Madou Sidiki Diabaté porte en lui le même don à la kora que son frère cadet, le regretté Toumani Diabaté, disparu le 19 juillet 2024. Il sera l’un des maîtres griots du Mali invités par les Productions Nuits d’Afrique pour célébrer, le 14 février, le Mois de l’histoire des Noirs au Gesù. L’artiste s’exprime sur le sens de cette célébration, l’ascendance africaine mandingue et sa harpe africaine, porteuse d’un legs mythique de 700 ans.
Que signifie pour vous ce concert pour le Mois de l’histoire des Noirs?
Il s’agit d’abord d’un grand honneur, car je suis Africain, Noir, mais surtout un Malien qui vient d’un pays historique, le Mali et sa culture ancestrale mandingue. En tant que griot, cela fait 700 ans que ma lignée et ses traditions sont préservées pour célébrer la vie et agir en tant que messager du peuple. Le griot a toujours été comme un journaliste, celui qui diffuse les informations du moment et cela est toujours d’actualité…
Est-ce que vous allez exprimer un message ou un plaidoyer pour les droits des afro-descendants, pour le Mali?
Ma forme de revendication comme griot passe par un rappel aux gens de nos cultures africaines et de nos origines, l’âme qui nous lie. Je me considère premier messager du Mandingue et j’en appelle à notre culture avant tout. Aujourd’hui, on ne peut pas nous arracher la culture, elle est ce qu’il nous reste dans un monde d’affrontements économiques et politiques.
Et cet hommage à votre frère Toumani, à quoi peut-on s’attendre?
Le concert est très spécial, il se veut solennel plutôt que dans l’émotion du regret de sa perte.

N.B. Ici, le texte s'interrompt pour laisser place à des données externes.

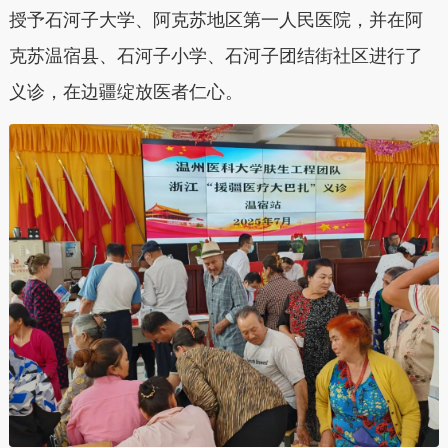
授予石河子大学、阿克苏地区第一人民医院，并在阿
克苏温宿县、石河子小学、石河子团结街社区进行了
义诊，在边疆绽放医者仁心。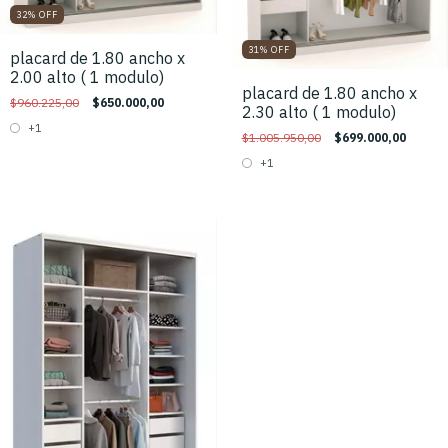
32
%
OFF
31
%
OFF
placard de 1.80 ancho x
2.00 alto ( 1 modulo)
placard de 1.80 ancho x
$960.225,00
$650.000,00
2.30 alto ( 1 modulo)
+1
$1.005.950,00
$699.000,00
+1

Toumani a tout donné à la culture mandingue et a ouvert la kora au monde entier. Il a créé tant de joie par son art et cela sera recréé dans le concert. Il a été mon ami, mon professeur et grand frère en un tout. Je revisiterai bien sûr quelques-unes des pièces de son vaste répertoire.
Quelle place occupe la kora en Occident, où le chaos et l’anxiété politique sont omniprésents?
La kora a toujours été là et va rester, car c’est un instrument qui diffère de tous les autres instruments; elle est au cœur de tous les grands moments de la vie. On peut l’écouter dans toutes les circonstances. Elle a une place pour tous les messages et sert à apaiser, donner la force mieux travailler, aller de l’avant. Tel a été son rôle depuis la nuit des temps autour des guerriers. C’est un instrument qui parle une langue universelle, et se joue dans toutes les musiques, on la sollicite de plus en plus.
Et que vous réserve les prochains mois?
Depuis le décès de Toumani, j’ai offert un concert spécial en sa mémoire à l’Institut français de Bamako et je vais continuer à faire des concerts en son hommage. Je m’apprête à faire une grande tournée en Amérique latine et retrouverai le chanteur Salif Keïta avec qui je partage la scène depuis 2013. Je veux aussi organiser un festival au Mali pour fêter l’année 2025 proclamée année de la culture au Mali.